### Work request
Give back only the lines in the records below from the one with "- stool from (520, 459) to (669, 682)" to the one with "- stack of blue", both inclusive, word for word.

### Dataset
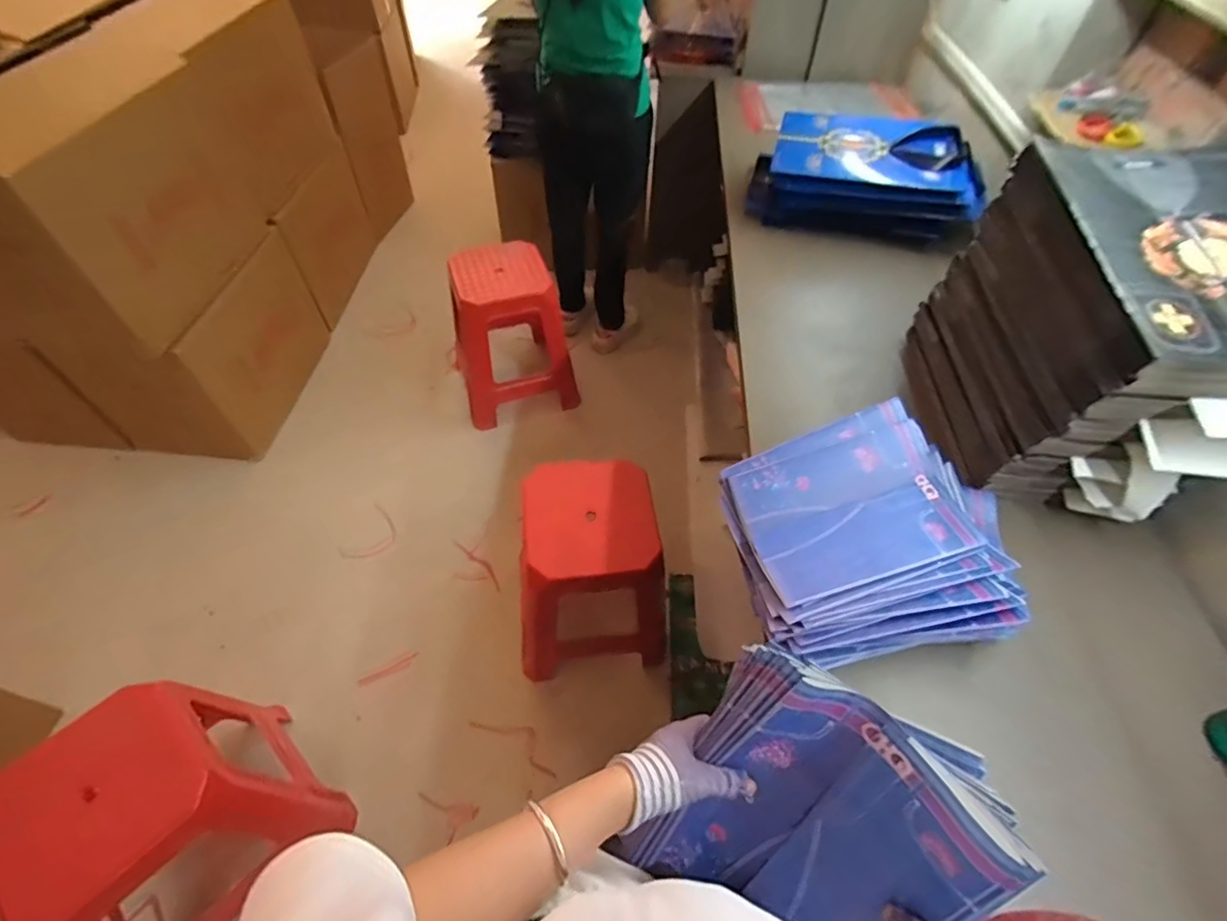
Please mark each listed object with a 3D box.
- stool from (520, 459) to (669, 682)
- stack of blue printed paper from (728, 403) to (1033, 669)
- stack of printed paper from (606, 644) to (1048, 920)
[{"bbox_3d":[-0.059,0.272,1.320,0.334,0.459,0.318,-6,53,-6],"label":"stool"},{"bbox_3d":[0.353,0.095,0.758,0.370,0.111,0.310,-9,53,-8],"label":"stack of blue printed paper"},{"bbox_3d":[0.164,0.306,0.477,0.227,0.234,0.084,35,17,13],"label":"stack of printed paper"}]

### Task response
- stool from (520, 459) to (669, 682)
- stack of blue printed paper from (728, 403) to (1033, 669)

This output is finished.